5.7.1. Append Binary

  • mode='ab' - append in binary mode

>>> FILE = r'/tmp/myfile.bin'
>>> DATA = 'We choose to go to the Moon...'
>>> data = DATA.encode()
>>>
>>> with open(FILE, mode='ab') as file:
...     file.write(data)
30

5.7.2. Write Binary

  • mode='wb' - write in binary mode

>>> FILE = r'/tmp/myfile.bin'
>>> DATA = 'We choose to go to the Moon...'
>>> data = DATA.encode()
>>>
>>> with open(FILE, mode='wb') as file:
...     file.write(data)
30

5.7.3. Read Binary

  • mode='rb' - read in binary mode

>>> FILE = r'/tmp/myfile.bin'
>>>
>>> with open(FILE, mode='rb') as file:
...     data = file.read()
...
>>> result = data.decode()
>>> print(result)
We choose to go to the Moon...

5.7.4. Pickle

  • Works with any Python object (variables, functions, classes, nested objects)

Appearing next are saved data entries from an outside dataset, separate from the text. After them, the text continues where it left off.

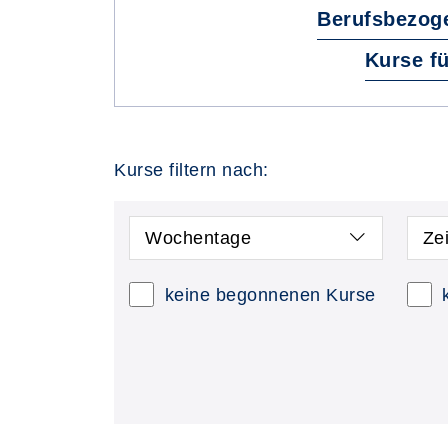
Berufsbezog
Kurse f
Kurse filtern nach:
Wochentage
Ze
keine begonnenen Kurse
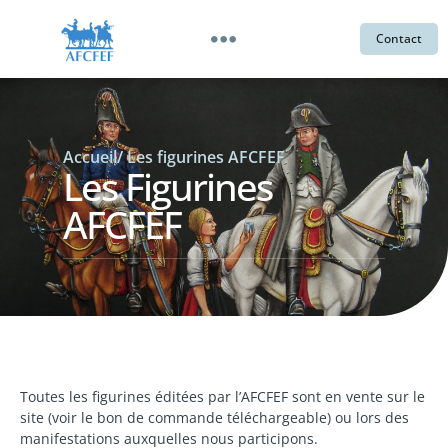
Contact
Accueil
/ Les figurines AFCFEF
Les Figurines
AFCFEF
Toutes les figurines éditées par l’AFCFEF sont en vente sur le
site (voir le bon de commande téléchargeable) ou lors des
manifestations auxquelles nous participons.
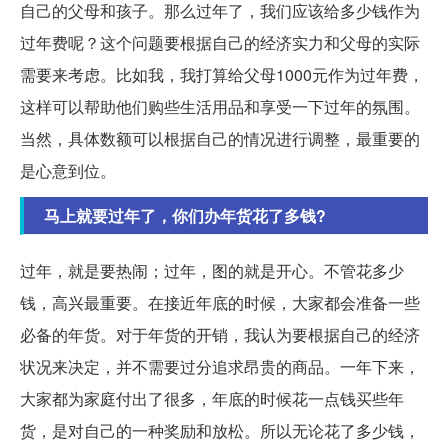
自己的父母和孩子。那么过年了，我们应该给多少钱作为
过年费呢？这个问题要根据自己的经济实力和父母的实际
需要来考虑。比如我，我打算给父母1000元作为过年费，
这样可以帮助他们购些生活用品和享受一下过年的氛围。
当然，具体数额可以根据自己的情况进行调整，最重要的
是心意到位。
马上就要过年了，你们办年货花了多钱?
过年，就是要热闹；过年，图的就是开心。不管花多少
钱，高兴最重要。在接近年底的时候，大家都会准备一些
必备的年货。对于年货的开销，我认为要根据自己的经济
状况来决定，并不需要过分追求昂贵的商品。一年下来，
大家都为家庭付出了很多，年底的时候花一点钱买些年
货，是对自己的一种奖励和放松。所以无论花了多少钱，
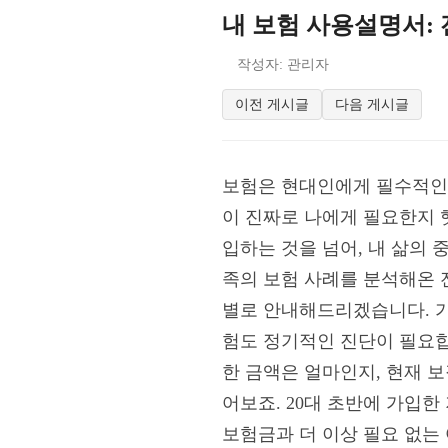
내 보험 사용설명서:
작성자: 관리자
이전 게시글
다음 게시글
보험은 현대인에게 필수적인 
이 진짜로 나에게 필요한지 
입하는 것을 넘어, 내 삶의 
족의 보험 사례를 분석해온 
별로 안내해드리겠습니다. 가
험도 정기적인 진단이 필요합
한 금액은 얼마인지, 현재 보
어보죠. 20대 초반에 가입
보험금과 더 이상 필요 없는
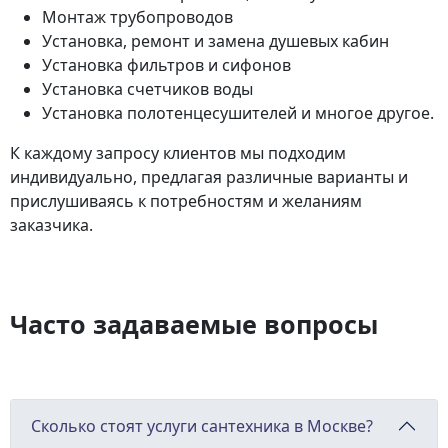
Монтаж трубопроводов
Установка, ремонт и замена душевых кабин
Установка фильтров и сифонов
Установка счетчиков воды
Установка полотенцесушителей и многое другое.
К каждому запросу клиентов мы подходим
индивидуально, предлагая различные варианты и
прислушиваясь к потребностям и желаниям
заказчика.
Часто задаваемые вопросы
Сколько стоят услуги сантехника в Москве?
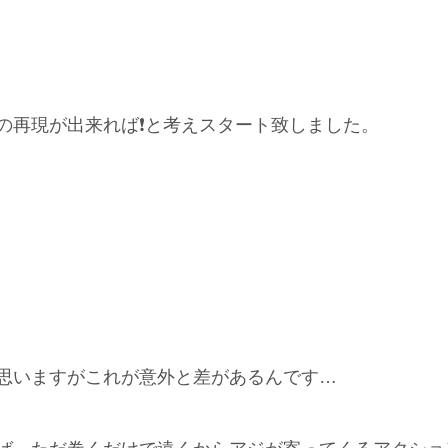
再現が出来れば❗️と考えスタート致しました。
思いますがこれが意外と差があるんです…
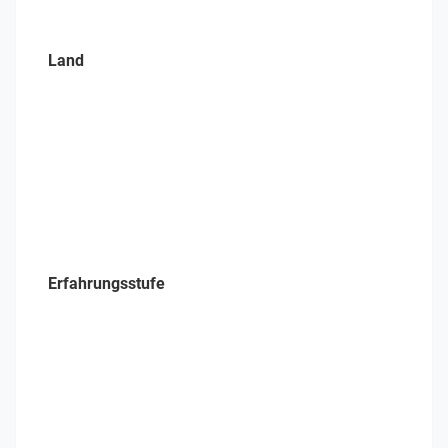
Land
Erfahrungsstufe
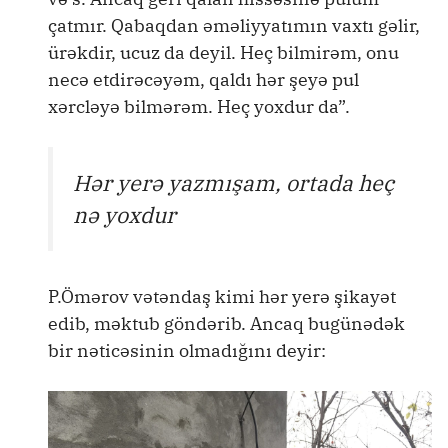
çatmır. Qabaqdan əməliyyatımın vaxtı gəlir,
ürəkdir, ucuz da deyil. Heç bilmirəm, onu
necə etdirəcəyəm, qaldı hər şeyə pul
xərcləyə bilmərəm. Heç yoxdur da”.
Hər yerə yazmışam, ortada heç
nə yoxdur
P.Ömərov vətəndaş kimi hər yerə şikayət
edib, məktub göndərib. Ancaq bugünədək
bir nəticəsinin olmadığını deyir:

  • More information in Serialization Pickle

Write binary data to file:

>>> import pickle
>>>
>>> FILE = r'/tmp/myfile.pkl'
>>> data = [1, 2, 3]
>>>
>>> with open(FILE, mode='wb') as file:
...     pickle.dump(data, file)

Load binary data from file:

>>> import pickle
>>>
>>> FILE = r'/tmp/myfile.pkl'
>>>
>>> with open(FILE, mode='rb') as file:
...     result = pickle.load(file)
...
>>> print(result)
[1, 2, 3]

5.7.5. Seek

  • Go to the n-th byte in the file

  • Supports negative index (from end of file)

>>> FILE = r'/tmp/myfile.bin'
>>> DATA = b'We choose to go to the Moon...'
>>>
>>>
>>> with open(FILE, mode='wb') as file:
...     file.write(DATA)
30
>>>
>>> file = open(FILE, mode='rb')
>>>
>>> file.seek(23)
23
>>> file.read(1)
b'M'
>>> file.read(1)
b'o'
>>> file.read(1)
b'o'
>>> file.read(1)
b'n'
>>>
>>> file.seek(23)
23
>>> file.read(4)
b'Moon'
>>>
>>> file.seek(-7, 2)
23
>>> file.read(4)
b'Moon'